_Work order_
Please return every line of text from all of the material below, reproducing each one precisely and omitting the pictures.

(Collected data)
*** Begin section ***
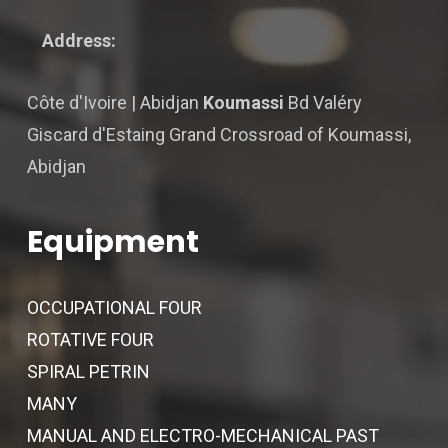
Address:
Côte d'Ivoire | Abidjan
Koumassi
Bd Valéry
Giscard d'Estaing Grand Crossroad of Koumassi,
Abidjan
Equipment
OCCUPATIONAL FOUR
ROTATIVE FOUR
SPIRAL PETRIN
MANY
MANUAL AND ELECTRO-MECHANICAL PAST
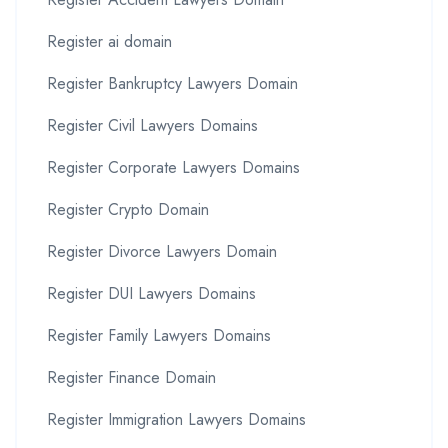
Register ai domain
Register Bankruptcy Lawyers Domain
Register Civil Lawyers Domains
Register Corporate Lawyers Domains
Register Crypto Domain
Register Divorce Lawyers Domain
Register DUI Lawyers Domains
Register Family Lawyers Domains
Register Finance Domain
Register Immigration Lawyers Domains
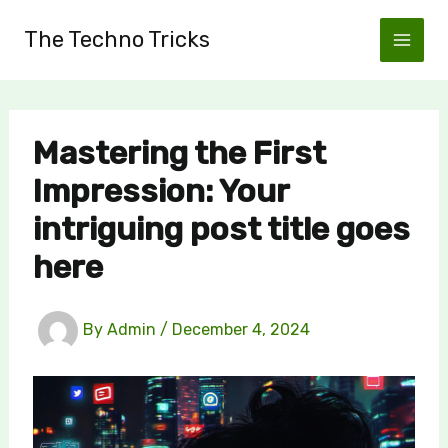
Skip
The Techno Tricks
to
content
Mastering the First
Impression: Your
intriguing post title goes
here
By
Admin
/
December 4, 2024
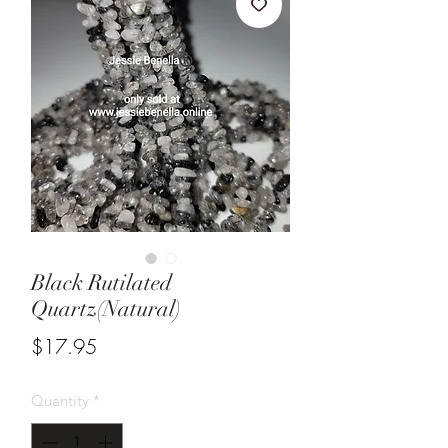
Black Rutilated
Quartz(Natural)
Price
$17.95
Quantity
*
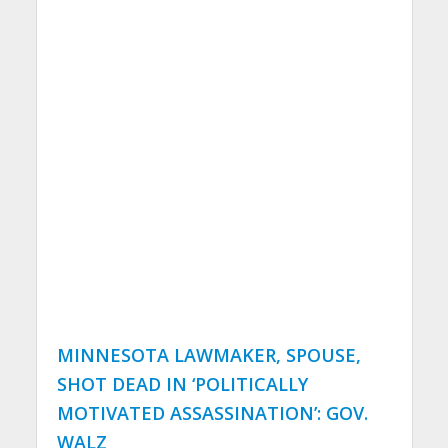
MINNESOTA LAWMAKER, SPOUSE,
SHOT DEAD IN ‘POLITICALLY
MOTIVATED ASSASSINATION’: GOV.
WALZ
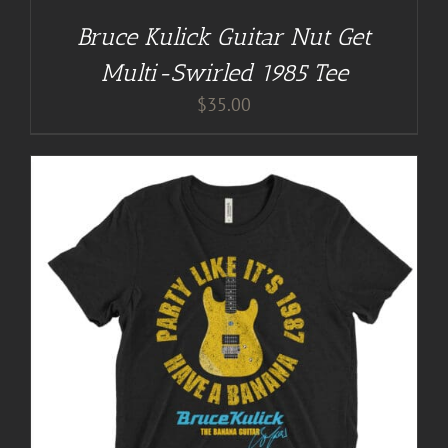
Bruce Kulick Guitar Nut Get
Multi-Swirled 1985 Tee
$
35.00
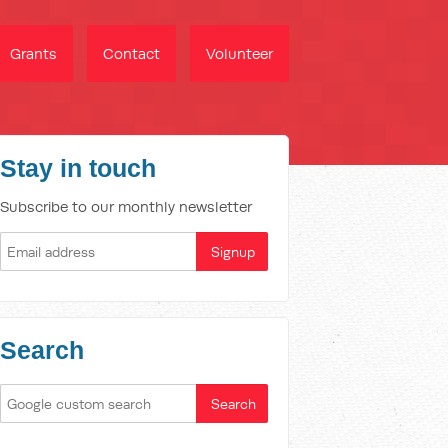
Grants
Contact
Volunteer
Stay in touch
Subscribe to our monthly newsletter
Search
*** End section ***
_Exercise response_
Address:
Côte d'Ivoire | Abidjan
Koumassi
Bd Valéry
Giscard d'Estaing Grand Crossroad of Koumassi,
Abidjan
Equipment
OCCUPATIONAL FOUR
ROTATIVE FOUR
SPIRAL PETRIN
MANY
MANUAL AND ELECTRO-MECHANICAL PAST
Register ai domain
Register Bankruptcy Lawyers Domain
Register Civil Lawyers Domains
Register Corporate Lawyers Domains
Register Crypto Domain
Register Divorce Lawyers Domain
Register DUI Lawyers Domains
Register Family Lawyers Domains
Register Finance Domain
Register Immigration Lawyers Domains
Skip
The Techno Tricks
to
content
Mastering the First
Impression: Your
intriguing post title goes
here
By
Admin
/
December 4, 2024
Black Rutilated
Quartz(Natural)
Price
$17.95
Quantity
*
MINNESOTA LAWMAKER, SPOUSE,
SHOT DEAD IN ‘POLITICALLY
MOTIVATED ASSASSINATION’: GOV.
WALZ
Bruce Kulick Guitar Nut Get
Multi-Swirled 1985 Tee
$
35.00
Grants
Contact
Volunteer
Stay in touch
Subscribe to our monthly newsletter
Search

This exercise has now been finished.